Text section:
Segment Open

Anchovy and Quail Egg Bruschetta Recipe uses delicious quail eggs combined with anchovy fillets, garlic cloves, red onions, cumin seeds, olive oil and parsley which are served on ciabatta in this delicious bruschetta.


INGREDIENTS
2 oz. anchovy fillets in salt
milk, for soaking
12 quail eggs
2 to 3 garlic cloves
1 ciabatta or similar loaf
coarse salt
1 red onion, halved and thinly sliced
2 to 3 tsp cumin seeds, roasted and ground
a small bunch of flat leaf parsley, roughly chopped
2 to 3 tbsp olive oil


DIRECTIONS
1: Soak the anchovies in milk for 15 minutes to reduce the salty flavor. Meanwhile, put the quail eggs in a pan of cold water. Bring to the boil and cook for 2 minutes, then drain and plunge into cold water. Remove the skin from the garlic cloves, halve, and crush using a pestle and mortar or garlic press.
 
2: Preheat the grill (broiler) on the hottest setting. Slice the loaf of bread horizontally in half and toast the cut sides until golden.
 
3: Rub the toasted bread all over with the crushed garlic and sprinkle with a little salt. Don't overdo this, as the anchovies will be quite salty.
 
4: Cut each piece of bread into four or six equal pieces. Drain the quail eggs, shell them and cut them in half. Drain the anchovy fillets. Pile the onion slices, quail egg halves and anchovy fillets on the pieces of bread. Sprinkle liberally with the ground roasted cumin and chopped parsley and serve immediately.

Segment Closed

Supplied information:
Segment Open

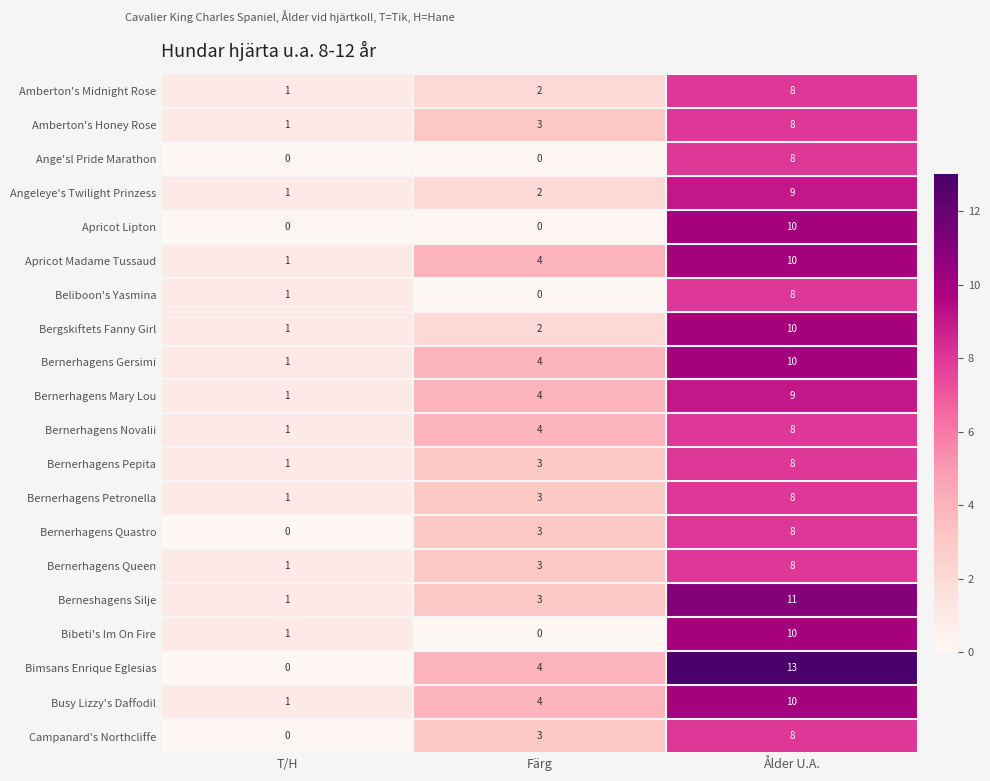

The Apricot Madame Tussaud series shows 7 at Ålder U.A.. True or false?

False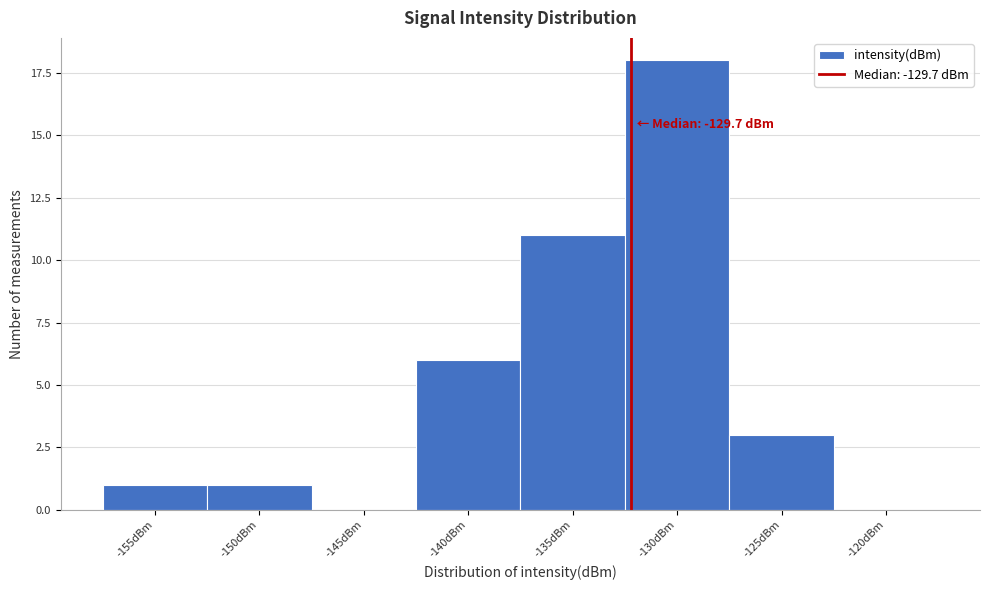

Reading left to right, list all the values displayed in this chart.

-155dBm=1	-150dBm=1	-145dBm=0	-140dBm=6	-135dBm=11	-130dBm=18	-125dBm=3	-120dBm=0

Segment Closed

Study questions:
1. In the bruschetta recipe above, list every ingredient whose quantity is given as a range, together with that range.
2. In the bruschetta recipe, change "golden" to "lightly browned" and write out the passage starting with "2: Preheat the" and going on through "be quite salty.".

Answers below:
1.
- Garlic cloves: 2 to 3
- Cumin seeds: 2 to 3 tsp
- Olive oil: 2 to 3 tbsp

2.
2: Preheat the grill (broiler) on the hottest setting. Slice the loaf of bread horizontally in half and toast the cut sides until lightly browned.
 
3: Rub the toasted bread all over with the crushed garlic and sprinkle with a little salt. Don't overdo this, as the anchovies will be quite salty.